1. The actual real truth: Balls are different and order matters. This is like imaging that beforehand you actually number them $1,...,n, n+1,...,n+ m$. So just like in real life, the balls are all actually different objects and ball 1 followed by ball $n+3$ is different from pulling ball $n+7$ followed by ball $2$, even though both of those situations result in a differently coloured pair of balls having been picked.

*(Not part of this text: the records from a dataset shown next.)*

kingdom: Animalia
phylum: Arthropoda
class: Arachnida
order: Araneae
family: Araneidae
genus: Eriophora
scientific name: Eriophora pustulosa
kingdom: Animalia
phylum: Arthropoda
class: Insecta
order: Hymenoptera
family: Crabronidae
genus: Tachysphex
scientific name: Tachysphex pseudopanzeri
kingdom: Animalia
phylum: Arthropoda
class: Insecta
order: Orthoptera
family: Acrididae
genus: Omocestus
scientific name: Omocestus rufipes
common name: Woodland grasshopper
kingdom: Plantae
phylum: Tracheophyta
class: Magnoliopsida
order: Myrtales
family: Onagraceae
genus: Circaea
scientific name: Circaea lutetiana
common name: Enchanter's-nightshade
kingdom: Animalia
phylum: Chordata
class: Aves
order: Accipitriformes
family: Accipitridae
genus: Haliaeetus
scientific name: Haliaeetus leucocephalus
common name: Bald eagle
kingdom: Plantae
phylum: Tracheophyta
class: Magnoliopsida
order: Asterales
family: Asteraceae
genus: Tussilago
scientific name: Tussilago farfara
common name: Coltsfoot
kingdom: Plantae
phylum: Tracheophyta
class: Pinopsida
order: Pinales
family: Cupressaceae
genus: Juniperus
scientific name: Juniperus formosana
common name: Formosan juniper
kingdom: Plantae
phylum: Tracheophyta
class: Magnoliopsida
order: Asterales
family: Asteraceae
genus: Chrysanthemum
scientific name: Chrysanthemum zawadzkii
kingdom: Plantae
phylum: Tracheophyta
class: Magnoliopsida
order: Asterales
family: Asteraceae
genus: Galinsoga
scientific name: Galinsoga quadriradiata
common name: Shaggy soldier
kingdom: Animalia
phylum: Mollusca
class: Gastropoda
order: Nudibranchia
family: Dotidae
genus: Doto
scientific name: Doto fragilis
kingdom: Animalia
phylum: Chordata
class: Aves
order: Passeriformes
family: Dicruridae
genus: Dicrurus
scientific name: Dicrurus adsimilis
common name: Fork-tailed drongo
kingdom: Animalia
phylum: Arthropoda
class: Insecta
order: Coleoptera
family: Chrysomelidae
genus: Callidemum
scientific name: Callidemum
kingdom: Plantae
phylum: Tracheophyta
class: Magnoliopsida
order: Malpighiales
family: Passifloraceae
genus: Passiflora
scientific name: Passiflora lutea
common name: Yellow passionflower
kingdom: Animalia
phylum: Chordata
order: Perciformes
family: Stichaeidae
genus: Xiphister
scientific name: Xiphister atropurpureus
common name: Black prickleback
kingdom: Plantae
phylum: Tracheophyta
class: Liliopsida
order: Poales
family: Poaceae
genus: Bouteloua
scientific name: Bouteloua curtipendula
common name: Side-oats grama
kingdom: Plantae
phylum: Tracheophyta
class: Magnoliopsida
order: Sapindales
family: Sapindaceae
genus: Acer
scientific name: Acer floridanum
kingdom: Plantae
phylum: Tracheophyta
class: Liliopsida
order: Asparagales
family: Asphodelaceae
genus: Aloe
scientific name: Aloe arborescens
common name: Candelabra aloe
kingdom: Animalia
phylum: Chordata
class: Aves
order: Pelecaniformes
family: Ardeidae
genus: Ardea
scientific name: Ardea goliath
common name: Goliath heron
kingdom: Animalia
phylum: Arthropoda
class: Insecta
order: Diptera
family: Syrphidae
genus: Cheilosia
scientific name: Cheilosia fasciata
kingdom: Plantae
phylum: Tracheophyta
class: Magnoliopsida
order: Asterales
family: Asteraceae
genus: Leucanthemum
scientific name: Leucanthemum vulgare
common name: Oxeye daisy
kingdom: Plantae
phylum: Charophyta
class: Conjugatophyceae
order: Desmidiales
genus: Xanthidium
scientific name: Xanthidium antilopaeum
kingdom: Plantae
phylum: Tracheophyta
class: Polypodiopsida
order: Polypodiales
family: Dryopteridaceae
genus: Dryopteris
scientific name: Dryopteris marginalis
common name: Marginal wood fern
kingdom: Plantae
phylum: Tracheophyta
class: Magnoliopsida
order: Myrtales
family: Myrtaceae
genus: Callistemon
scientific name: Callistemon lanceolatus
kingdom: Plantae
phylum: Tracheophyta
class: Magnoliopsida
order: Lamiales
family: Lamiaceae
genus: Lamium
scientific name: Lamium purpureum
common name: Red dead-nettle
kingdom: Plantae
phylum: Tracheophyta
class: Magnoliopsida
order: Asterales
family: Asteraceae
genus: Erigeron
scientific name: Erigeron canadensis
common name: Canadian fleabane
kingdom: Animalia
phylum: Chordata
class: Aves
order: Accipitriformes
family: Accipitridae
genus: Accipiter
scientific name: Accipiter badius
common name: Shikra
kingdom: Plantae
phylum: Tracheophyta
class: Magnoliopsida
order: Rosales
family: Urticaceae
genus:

So, thinking along these lines, the denominator is number of ways of picking any two balls from the $m+n$ distinct balls that you have, which is $$ (m+n)(m+n-1) $$ The numerator is the number of ways of picking one red ball and one white ball. If I pick red first, there are $m$ options for the red ball and for each choice of red ball there are $n$ possibilities for the white ball. I must add to this the number of ways of picking white first and then red, which is $nm$ so there are $2mn$ ways of picking differently coloured balls. $$ \text{Answer} = \frac{2mn}{(m+n)(m+n-1)}. $$
2. 'Sequential' Approach: I'll skim this a bit since you got it right. Using the law of total probability: \begin{eqnarray} & \mathbb{P}\Bigl(\text{Select different colour balls}\Bigr) \\ &= \mathbb{P}\Bigl(\text{Select different colour balls} \cap \text{White first}\Bigr) + \mathbb{P}\Bigl(\text{Select different colour balls} \cap \text{Red first}\Bigr) \end{eqnarray} I could stop here and compute each of those two terms by counting. I'd get $$ \frac{mn}{(m+n)(m+n-1)} + \frac{mn}{(m+n)(m+n-1)}, $$ because as we saw above, the number of ways of picking differently coloured ball in which you pick red first is $mn$ and same if you pick white first. Or we can continue using conditional probability, to really see the 'sequential' way of thinking: \begin{eqnarray} &= \mathbb{P}\Bigl(\text{Select different colour balls} | \text{White first}\Bigr)\mathbb{P}(\text{White first}) + \mathbb{P}\Bigl(\text{Select different colour balls} | \text{Red first}\Bigr)\mathbb{P}(\text{Red first}) \\ &= \mathbb{P}\Bigl(\text{Select different colour balls} | \text{White first}\Bigr)\frac{n}{m+n} + \mathbb{P}\Bigl(\text{Select different colour balls} | \text{Red first}\Bigr)\frac{m}{m+n} \\ &= \mathbb{P}\Bigl(\text{Second ball is Red} | \text{White first}\Bigr)\frac{n}{m+n} + \mathbb{P}\Bigl(\text{Second ball is White} | \text{Red first}\Bigr)\frac{m}{m+n} \\ &= \frac{m}{m+n-1}\frac{n}{m+n} + \frac{n}{m+n-1}\frac{m}{m+n} \\ &= \frac{2mn}{(m+n)(m+n-1)} \end{eqnarray}
3. 'Counting Approach': Order does not matter. Here we are not even imagining that we reach our hand in and pick one ball before the next. We are only asking for the demoninator: How many sets of 2 balls are there from the collection $m+n$ balls? $$ \binom{m+n}{2} = \frac{(m+n)!}{(m+n-2)!2!} = \frac{1}{2}(m+n)(m+n-1) $$ For the numerator, how many sets of two differently coloured balls are there from the collection of $m+n$ balls? To give a different spin on it, notice that this has to be the size of all the subsets of 2 balls minus the subsets that are both red and minus the subsets that are both white, so we have \begin{eqnarray} & \frac{1}{2}(m+n)(m+n-1) - \binom{m}{2} - \binom{n}{2} \\ &= \frac{1}{2}\Bigl((m+n)(m+n-1) - m(m-1) - n(n-1)\Bigr) \\ & = mn \end{eqnarray} Giving $$ \text{Answer} = \frac{mn}{\frac{1}{2}(m+n)(m+n-1)} $$
In these problems, really you choose a different probability space depending on which "approach" you are taking. So for number 3, it's as if you choose the probability space to consist of 2-sets from the collection of $m+n$ balls, and it is impossible to distinguish the ordering within a given 2-set. Whereas in number 1. and 2., the probability space consists of tuples like (1, $m+2$), meaning you picked ball 1 first (red) and then ball $m+2$ (red).